### Texte source
Nous repartons dans la longue descente qui nous mènera à la Fouly, notre premier gros ravitaillement, où m’attendent Valérie et mon fils Charles. Fort heureusement, nous sommes maintenant à l’abri du soleil et la descente que nous faisons ensemble se passe plutôt bien. Ce qui ne m’empêche pas de continuer de penser sérieusement à l’abandon et de rêver de reprendre la route en famille pour prendre un bon dîner à Chamonix et dormir dans un lit !

Il est 19h00 quand nous arrivons à la Fouly. Charles m’accueille 300m avant le ravitaillement et m’informe que nous avons 20mn d’avance sur la feuille de route que j’avais préparée. J’ai du mal à y croire et lui réponds que, toutes façons, j’envisage sérieusement d’arrêter là.

Pendant le ¼ h d’arrêt, je bois encore beaucoup (soupe, coca, eau gazeuse) et m’alimente un peu (fromage, même saucisson). Tout cela passe plutôt bien. Je décide finalement de me lancer jusqu’au prochain arrêt, à Champex-Lac, que je connais déjà puisque c’est le 1er ravitaillement de l’OCC, courue l’année passée. Je me dis que si j’abandonne à Champex, j’aurai quand même, il est vrai en 2 ans, couru de Courmayeur à Chamonix ! Et puis Valérie et Charles seront aussi là-bas. Il fait nettement plus frais, nous sommes quelque peu requinqués et Philippe, toujours nettement plus rapide dans les descentes, part devant.

### Consigne
Prolongez le récit de course en montagne à partir de sa dernière phrase. Ces enregistrements ne servent pas à l'exercice.

(Éléments du jeu de données)
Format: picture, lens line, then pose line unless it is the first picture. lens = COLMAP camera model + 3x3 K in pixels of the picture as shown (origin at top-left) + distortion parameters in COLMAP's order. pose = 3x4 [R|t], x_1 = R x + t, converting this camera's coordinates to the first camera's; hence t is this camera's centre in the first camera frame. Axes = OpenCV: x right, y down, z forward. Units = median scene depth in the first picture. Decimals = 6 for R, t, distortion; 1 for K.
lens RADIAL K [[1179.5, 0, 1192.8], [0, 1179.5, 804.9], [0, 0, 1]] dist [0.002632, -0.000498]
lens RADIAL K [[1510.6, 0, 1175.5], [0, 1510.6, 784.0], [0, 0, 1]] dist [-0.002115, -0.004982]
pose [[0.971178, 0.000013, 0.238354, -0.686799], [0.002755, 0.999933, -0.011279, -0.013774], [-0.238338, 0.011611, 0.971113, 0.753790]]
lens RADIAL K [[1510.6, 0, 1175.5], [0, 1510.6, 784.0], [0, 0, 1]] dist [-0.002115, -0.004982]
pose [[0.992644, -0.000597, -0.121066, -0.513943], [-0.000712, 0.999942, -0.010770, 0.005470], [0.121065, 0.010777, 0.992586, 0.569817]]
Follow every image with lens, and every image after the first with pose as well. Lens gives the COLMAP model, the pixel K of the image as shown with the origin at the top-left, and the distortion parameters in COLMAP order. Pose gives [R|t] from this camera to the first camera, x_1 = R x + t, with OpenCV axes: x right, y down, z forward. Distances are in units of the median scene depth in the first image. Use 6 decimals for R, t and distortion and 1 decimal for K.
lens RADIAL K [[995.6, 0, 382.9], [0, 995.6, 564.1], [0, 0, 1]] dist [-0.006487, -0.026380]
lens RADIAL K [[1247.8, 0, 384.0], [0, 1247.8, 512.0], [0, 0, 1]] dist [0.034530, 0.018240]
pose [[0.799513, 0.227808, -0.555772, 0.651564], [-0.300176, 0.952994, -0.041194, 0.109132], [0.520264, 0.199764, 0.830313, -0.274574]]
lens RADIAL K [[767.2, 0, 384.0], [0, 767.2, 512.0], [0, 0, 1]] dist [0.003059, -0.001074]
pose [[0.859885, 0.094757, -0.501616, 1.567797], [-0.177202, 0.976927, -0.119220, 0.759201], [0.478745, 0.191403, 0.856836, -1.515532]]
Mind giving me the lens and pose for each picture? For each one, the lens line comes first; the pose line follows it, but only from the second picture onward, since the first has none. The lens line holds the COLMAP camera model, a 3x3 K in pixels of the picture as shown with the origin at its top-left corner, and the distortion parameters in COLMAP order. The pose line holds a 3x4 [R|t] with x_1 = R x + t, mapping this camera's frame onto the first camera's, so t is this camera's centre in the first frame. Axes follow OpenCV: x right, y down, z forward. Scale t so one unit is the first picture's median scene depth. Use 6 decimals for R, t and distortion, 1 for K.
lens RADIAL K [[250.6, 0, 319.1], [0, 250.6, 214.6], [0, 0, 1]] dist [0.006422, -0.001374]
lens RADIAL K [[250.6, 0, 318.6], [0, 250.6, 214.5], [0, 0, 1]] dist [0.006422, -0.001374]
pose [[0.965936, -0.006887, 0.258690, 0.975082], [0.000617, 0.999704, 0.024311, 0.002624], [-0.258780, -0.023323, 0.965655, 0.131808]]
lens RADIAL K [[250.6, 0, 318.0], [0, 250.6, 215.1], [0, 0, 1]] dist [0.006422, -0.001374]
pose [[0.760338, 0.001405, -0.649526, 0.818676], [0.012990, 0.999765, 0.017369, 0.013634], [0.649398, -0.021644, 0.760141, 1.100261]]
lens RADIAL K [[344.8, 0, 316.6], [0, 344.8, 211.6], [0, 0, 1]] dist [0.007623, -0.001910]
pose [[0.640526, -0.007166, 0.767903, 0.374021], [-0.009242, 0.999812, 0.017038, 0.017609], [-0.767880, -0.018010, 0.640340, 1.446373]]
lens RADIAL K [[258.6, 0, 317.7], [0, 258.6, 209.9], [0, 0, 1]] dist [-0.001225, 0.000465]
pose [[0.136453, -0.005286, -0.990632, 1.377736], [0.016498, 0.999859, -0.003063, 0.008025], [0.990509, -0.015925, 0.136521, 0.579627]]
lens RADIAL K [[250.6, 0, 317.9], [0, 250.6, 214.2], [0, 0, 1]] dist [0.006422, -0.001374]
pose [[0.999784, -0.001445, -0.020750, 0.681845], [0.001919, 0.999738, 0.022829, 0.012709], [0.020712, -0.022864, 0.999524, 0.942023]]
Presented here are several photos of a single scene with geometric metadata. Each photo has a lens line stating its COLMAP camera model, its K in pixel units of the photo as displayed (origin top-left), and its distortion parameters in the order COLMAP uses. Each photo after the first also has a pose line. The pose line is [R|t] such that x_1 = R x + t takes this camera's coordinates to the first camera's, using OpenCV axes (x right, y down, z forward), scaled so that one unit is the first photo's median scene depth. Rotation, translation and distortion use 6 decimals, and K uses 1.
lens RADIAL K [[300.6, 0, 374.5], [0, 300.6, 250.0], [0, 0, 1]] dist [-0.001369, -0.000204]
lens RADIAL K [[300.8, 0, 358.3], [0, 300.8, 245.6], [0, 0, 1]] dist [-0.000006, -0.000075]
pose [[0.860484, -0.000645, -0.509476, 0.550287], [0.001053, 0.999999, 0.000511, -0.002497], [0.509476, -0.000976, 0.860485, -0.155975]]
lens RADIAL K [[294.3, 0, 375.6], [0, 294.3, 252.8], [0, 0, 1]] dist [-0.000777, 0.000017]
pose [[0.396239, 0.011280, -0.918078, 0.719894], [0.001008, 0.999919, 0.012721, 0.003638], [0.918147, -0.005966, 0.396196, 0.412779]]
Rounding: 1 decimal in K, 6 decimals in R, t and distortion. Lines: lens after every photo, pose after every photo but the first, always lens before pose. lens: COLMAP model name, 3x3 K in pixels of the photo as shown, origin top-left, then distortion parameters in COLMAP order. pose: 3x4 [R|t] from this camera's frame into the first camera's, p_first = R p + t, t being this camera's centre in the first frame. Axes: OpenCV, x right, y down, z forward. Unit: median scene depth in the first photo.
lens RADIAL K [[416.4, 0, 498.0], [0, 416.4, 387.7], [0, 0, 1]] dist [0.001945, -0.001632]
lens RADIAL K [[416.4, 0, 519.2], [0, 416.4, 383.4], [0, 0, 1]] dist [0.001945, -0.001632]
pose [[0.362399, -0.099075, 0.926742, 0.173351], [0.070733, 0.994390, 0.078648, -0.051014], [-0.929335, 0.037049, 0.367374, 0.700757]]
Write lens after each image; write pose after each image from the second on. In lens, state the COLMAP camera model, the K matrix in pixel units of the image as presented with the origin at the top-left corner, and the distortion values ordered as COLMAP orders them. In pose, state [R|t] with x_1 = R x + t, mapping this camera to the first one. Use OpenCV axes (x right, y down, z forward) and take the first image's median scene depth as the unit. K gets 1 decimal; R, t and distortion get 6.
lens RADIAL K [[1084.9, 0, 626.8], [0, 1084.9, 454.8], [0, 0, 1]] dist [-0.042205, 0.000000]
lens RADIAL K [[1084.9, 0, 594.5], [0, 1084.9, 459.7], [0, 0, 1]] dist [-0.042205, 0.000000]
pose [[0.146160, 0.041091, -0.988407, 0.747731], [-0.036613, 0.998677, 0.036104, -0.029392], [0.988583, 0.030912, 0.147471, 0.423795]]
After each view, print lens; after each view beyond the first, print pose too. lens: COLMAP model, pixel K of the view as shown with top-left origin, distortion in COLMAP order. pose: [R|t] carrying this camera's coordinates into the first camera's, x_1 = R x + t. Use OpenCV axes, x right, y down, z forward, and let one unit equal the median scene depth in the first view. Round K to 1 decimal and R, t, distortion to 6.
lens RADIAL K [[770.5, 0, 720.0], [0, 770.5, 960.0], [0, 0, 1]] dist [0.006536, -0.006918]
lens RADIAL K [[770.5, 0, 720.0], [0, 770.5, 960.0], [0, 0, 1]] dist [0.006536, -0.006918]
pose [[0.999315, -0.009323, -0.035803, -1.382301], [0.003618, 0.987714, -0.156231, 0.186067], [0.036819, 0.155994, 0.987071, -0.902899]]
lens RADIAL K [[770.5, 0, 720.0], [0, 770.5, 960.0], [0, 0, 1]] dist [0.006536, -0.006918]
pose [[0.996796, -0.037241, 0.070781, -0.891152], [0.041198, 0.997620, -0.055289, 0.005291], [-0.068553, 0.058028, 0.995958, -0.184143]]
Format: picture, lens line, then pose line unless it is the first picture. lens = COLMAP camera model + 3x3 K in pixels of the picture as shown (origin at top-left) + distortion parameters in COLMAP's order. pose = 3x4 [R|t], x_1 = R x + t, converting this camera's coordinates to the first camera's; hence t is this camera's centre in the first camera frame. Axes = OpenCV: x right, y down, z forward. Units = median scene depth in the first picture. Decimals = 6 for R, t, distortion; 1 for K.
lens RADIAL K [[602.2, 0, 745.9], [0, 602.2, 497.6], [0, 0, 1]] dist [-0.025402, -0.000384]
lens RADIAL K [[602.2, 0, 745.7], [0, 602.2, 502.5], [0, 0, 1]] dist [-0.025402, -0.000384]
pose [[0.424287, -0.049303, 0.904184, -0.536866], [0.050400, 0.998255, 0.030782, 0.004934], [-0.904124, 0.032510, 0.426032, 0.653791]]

### Résultat obtenu
A mi-trajet, on allume nos frontales, au début de la montée vers Champex-Lac … qui se passe plutôt bien. La magie de la nuit commence à opérer. Charles m’attend 500m avant le ravitaillement et m’informe que Philippe est passé 6-7mn auparavant. Je commence à me dire que je pourrais éventuellement envisager de continuer, pour voir !

C’est le dernier ravitaillement avant d’attaquer la nuit et une « balade » de près de 4h pour rejoindre Trient. Je prends mon temps (environ 3/4h) pour me changer, me reposer, manger (je n’arrive pas à avaler le plat chaud, des pâtes un peu sèches), boire, discuter … et décider de repartir avec comme objectif le prochain ravito : Trient. Après on verra !

Départ quelques minutes avant Philippe. Je discute avec un participant qui … fume une cigarette pour se donner du courage (pourquoi faire les choses à moitié, me dit-il !) ; je commence à trottiner sur un chemin carrossable en faux-plat descendant d’environ 6-7 km que je connais bien pour y être passé, de jour, l’an dernier. Je suis seul et n’aperçois personne devant ; courir dans ces conditions est un vrai plaisir, dans cette bulle d’espace-temps dans laquelle on se retrouve la nuit et que j’avais expérimentée à la Saintélyon. Je suis réellement dans l’instant présent et le savoure avec tous mes sens ! Et, dans ces conditions, la feuille de route n’importe plus, elle est envolée et le sera jusqu’à l’arrivée !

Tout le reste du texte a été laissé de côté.